UPMC to raze Braddock site

Hospital agrees to pay lost wage taxes as county approves redevelopment plan
Thursday, April 15, 2010

UPMC officials say they hope to have the site of the former Braddock hospital cleared by this summer after Braddock Council approved a long-delayed and controversial redevelopment plan.

Paul Wood, a spokesman for the health care giant, said Wednesday that UPMC would proceed with tearing down the seven-story building to make way for a $29 million redevelopment plan for the now-closed hospital.

Council's unanimous decision on Tuesday night ended a two-month deadlock during which Braddock officials refused to vote on the proposal because members remained opposed to the hospital closing.
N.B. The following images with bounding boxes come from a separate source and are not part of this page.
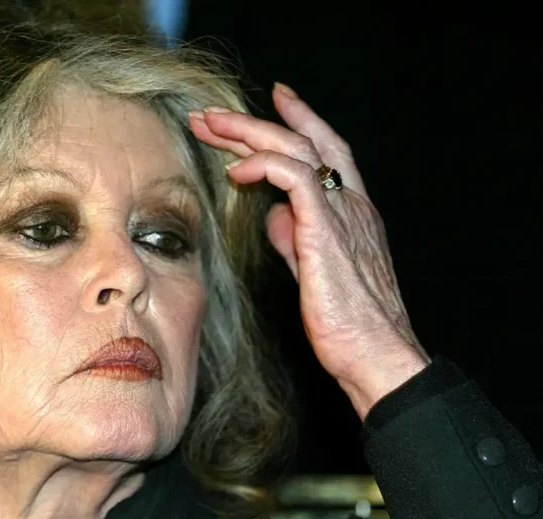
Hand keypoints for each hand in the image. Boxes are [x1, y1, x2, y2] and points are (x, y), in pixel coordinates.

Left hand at [188, 83, 429, 418]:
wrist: (374, 355)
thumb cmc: (347, 323)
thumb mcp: (312, 269)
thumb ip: (295, 236)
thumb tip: (273, 214)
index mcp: (350, 211)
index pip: (327, 148)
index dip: (301, 119)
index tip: (274, 98)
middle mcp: (350, 204)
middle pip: (303, 141)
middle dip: (252, 122)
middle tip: (211, 114)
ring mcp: (341, 214)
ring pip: (296, 149)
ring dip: (247, 133)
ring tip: (209, 125)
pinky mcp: (326, 231)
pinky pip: (296, 178)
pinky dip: (263, 165)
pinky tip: (236, 171)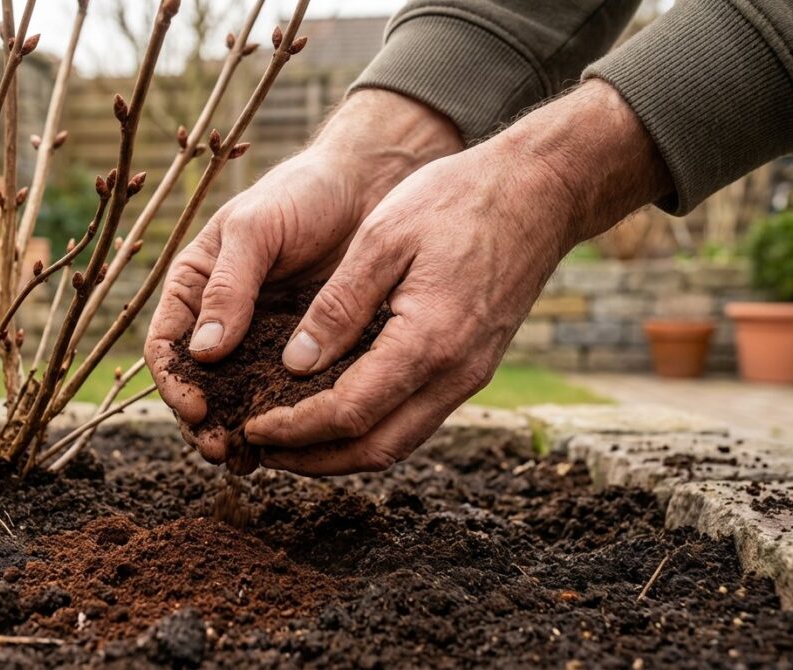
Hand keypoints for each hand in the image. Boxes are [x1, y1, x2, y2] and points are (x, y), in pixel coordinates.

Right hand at [144, 91, 462, 463]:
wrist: (367, 185)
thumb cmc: (302, 194)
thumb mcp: (256, 230)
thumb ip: (228, 287)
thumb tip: (202, 352)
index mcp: (193, 287)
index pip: (167, 346)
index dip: (174, 383)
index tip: (196, 409)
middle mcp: (220, 319)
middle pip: (198, 384)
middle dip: (204, 422)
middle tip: (223, 450)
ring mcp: (260, 340)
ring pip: (237, 398)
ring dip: (238, 432)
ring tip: (251, 461)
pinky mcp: (301, 352)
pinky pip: (284, 394)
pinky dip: (282, 421)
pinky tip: (291, 444)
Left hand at [248, 80, 672, 475]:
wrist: (540, 192)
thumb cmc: (456, 201)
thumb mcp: (383, 238)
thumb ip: (338, 306)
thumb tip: (295, 364)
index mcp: (429, 340)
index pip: (349, 412)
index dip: (295, 429)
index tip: (252, 425)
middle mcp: (455, 373)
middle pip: (374, 449)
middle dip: (312, 459)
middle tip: (262, 449)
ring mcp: (469, 376)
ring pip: (396, 443)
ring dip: (339, 453)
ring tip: (287, 442)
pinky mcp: (472, 368)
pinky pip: (415, 419)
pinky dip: (368, 430)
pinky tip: (334, 414)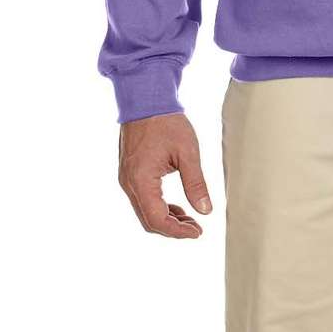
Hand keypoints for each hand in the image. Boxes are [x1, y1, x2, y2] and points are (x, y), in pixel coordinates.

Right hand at [117, 112, 212, 238]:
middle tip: (196, 228)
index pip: (157, 219)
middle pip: (148, 220)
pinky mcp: (129, 173)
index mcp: (141, 180)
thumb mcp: (187, 152)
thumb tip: (206, 211)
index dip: (177, 231)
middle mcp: (129, 183)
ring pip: (144, 211)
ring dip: (166, 219)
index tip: (198, 232)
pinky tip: (177, 206)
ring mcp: (126, 178)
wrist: (145, 98)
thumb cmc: (166, 122)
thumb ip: (195, 183)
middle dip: (173, 229)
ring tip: (190, 219)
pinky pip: (142, 199)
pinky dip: (159, 207)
UPMC's decision to shut down the hospital on Jan. 31 was followed by community protests that did not lessen after Allegheny County Executive Dan Onorato unveiled plans Feb. 2 for reuse of the property.

Most Braddock officials and many residents were holding out hope that another health-care provider would take over the hospital, but none came forward.

Under the terms of the deal approved by Braddock officials, UPMC will cover the estimated $5 million in demolition costs. The health-care provider also will provide $3 million for redevelopment that the county hopes to be able to match with state funds.

It also will make annual $90,000 payments to Braddock for the next five years to make up for lost wage taxes resulting from the hospital's closing.

Council member Tina Doose said she hesitated to vote for the proposal because much of the $29 million plan is unfunded. She said she was pleased that educational facilities, residential development and doctors' offices will be on the site, but she wanted to see a plan that addressed the residents' health-care needs.

"[What] we were asking for .. from UPMC was to address this humongous gap when it came to access of health-care services and what we got back was not anything that really addressed the need for health care," she said.

Mayor John Fetterman, who supported the county plan from the beginning, said the delay had put the community at risk of losing any redevelopment aid.

"They didn't so much as get an extra parking space," he said Wednesday of council members. "It's an identical plan to what was proposed in February. All council has succeeded in doing is creating ill will."

Plans announced by Mr. Onorato call for mixed reuse of the site. Elements would include senior citizen housing, doctors offices and job retraining classrooms for programs to be run by Community College of Allegheny County.

In a statement Wednesday, Mr. Onorato said he was glad that Braddock council members had approved the plan. Their action opens the way for the county to seek redevelopment proposals from private developers.

Dennis Davin, the county's economic development director, pledged to meet regularly with Braddock officials to keep them up to date on the progress of the redevelopment plans. He estimated that the mixed-use project could be completed in about 21/2 years -- late fall of 2012 -- if all the pieces fall into place.

In addition to the three anchor elements of the plan -- senior housing, medical offices and classrooms -- county officials hope other businesses might locate on the hospital site or nearby on Braddock Avenue, the borough's main street. A restaurant or coffee shop would be a good addition to the plans, Mr. Davin said.

The $29 million investment in Braddock should help encourage development in neighboring communities like Rankin and Swissvale, he predicted.

Despite the decision by Braddock Council to back the county plan, a citizens group opposed to the hospital closing will go ahead with a protest planned for noon today outside UPMC headquarters on Grant Street. Save Our Community Hospitals is questioning UPMC's status as a non-profit institution.

David Hughes, a member of the SOCH's steering committee, said the county plan still leaves out one element that is critical to the health and safety of Braddock residents: an emergency room. "If they agreed to give us emergency care, they could forget everything else," he said.

The hospital employed about 600 people before it closed. UPMC said it placed about 85 percent of those employees at other affiliated institutions.